In November the Congregation, after a severe defeat, fled in grief from Edinburgh to Stirling, where Knox reanimated them, and they sent Lethington to England to crave assistance. Lethington, who had been in the service of the Regent, is henceforth the central figure of every intrigue. Witty, eloquent, subtle, he was indispensable, and he had one great ruling motive, to unite the crowns and peoples of England and Scotland. Unfortunately he loved the crafty exercise of his dominion over men’s minds for its own sake, and when, in some inscrutable way, he entered the clumsy plot to murder Darnley, and knew that Mary could prove his guilt, his shiftings and changes puzzle historians. In Scotland he was called Michael Wily, that is, Macchiavelli, and “the necessary evil.”
In his mission to England Lethington was successful. By December 21 the English diplomatist, Sadleyr, informed Arran that a fleet was on its way to aid the Congregation, who were sacking Paisley Abbey, and issuing proclamations in the names of Francis and Mary. The fleet arrived while the French were about to seize St Andrews (January 23, 1560), and the French plans were ruined. The Regent, who was dying, found shelter in Edinburgh Castle, which stood neutral. On February 27, 1560, at Berwick, the Congregation entered into a regular league with England, Elizabeth appearing as Protectress of Scotland, while the marriage of Mary and Francis endured.

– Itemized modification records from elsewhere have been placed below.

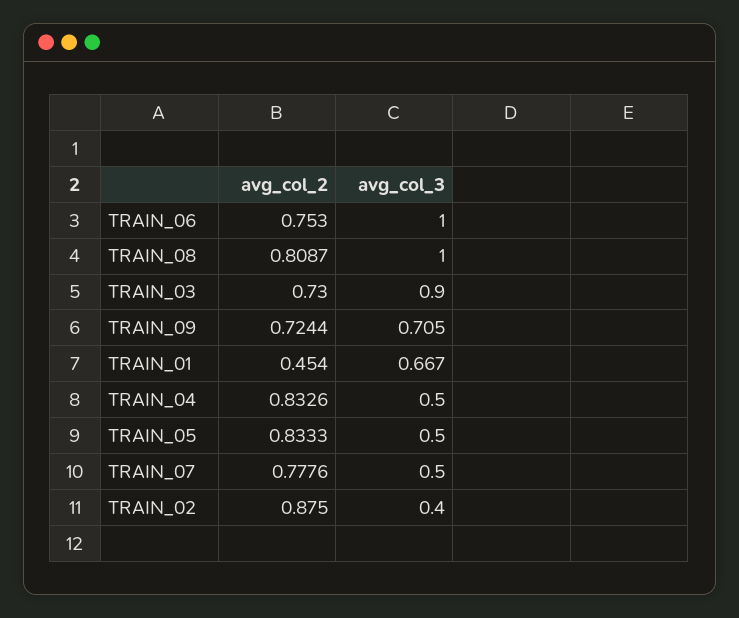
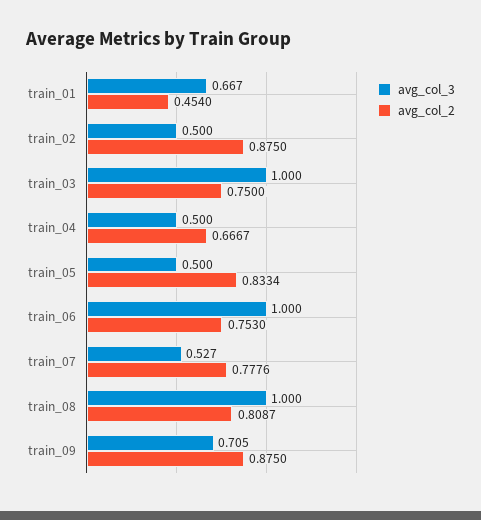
  {
    "avg_col_2": {
      "TRAIN_06": 0.753,
      "TRAIN_08": 0.8087,
-     "TRAIN_03": 0.73,
+     "TRAIN_03": 0.75,
-     "TRAIN_09": 0.7244,
+     "TRAIN_09": 0.875,
      "TRAIN_01": 0.454,
-     "TRAIN_04": 0.8326,
+     "TRAIN_04": 0.6667,
-     "TRAIN_05": 0.8333,
+     "TRAIN_05": 0.8334,
      "TRAIN_07": 0.7776,
      "TRAIN_02": 0.875
    },
    "avg_col_3": {
      "TRAIN_06": 1,
      "TRAIN_08": 1,
-     "TRAIN_03": 0.9,
+     "TRAIN_03": 1,
      "TRAIN_09": 0.705,
      "TRAIN_01": 0.667,
      "TRAIN_04": 0.5,
      "TRAIN_05": 0.5,
-     "TRAIN_07": 0.5,
+     "TRAIN_07": 0.527,
-     "TRAIN_02": 0.4
+     "TRAIN_02": 0.5
    }
  }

Meanwhile, owing to the Huguenot disturbances in France (such as the Tumult of Amboise, directed against the lives of Mary’s uncles the Cardinal and Duc de Guise), Mary and Francis could not help the Regent, and Huntly, a Catholic, presently, as if in fear of the western clans, joined the Congregation. Mary of Guise had found the great northern chief treacherous, and had disgraced him, and untrustworthy he continued to be. On May 7 the garrison of Leith defeated with heavy loss an Anglo-Scottish attack on the walls; but on June 16 the Regent made a good end, in peace with all men. She saw Chatelherault, James Stewart, and the Earl Marischal; she listened patiently to the preacher Willock; she bade farewell to all, and died, a notable woman, crushed by an impossible task. The garrison of Leith, meanwhile, was starving on rats and horseflesh: negotiations began, and ended in the Treaty of Edinburgh (July 6, 1560).
This Treaty, as between Mary, Queen of France and Scotland, on one hand, and England on the other, was never ratified by Mary Stuart: she appears to have thought that one clause implied her abandonment of all her claims to the English succession, typified by her quartering of the Royal English arms on her own shield. Thus there never was nor could be amity between her and her sister and her foe, Elizabeth, who was justly aggrieved by her assumption of the English arms, while Elizabeth quartered the arms of France. Again, the ratification of the Treaty as regarded Mary’s rebels depended on their fulfilling certain clauses which, in fact, they instantly violated.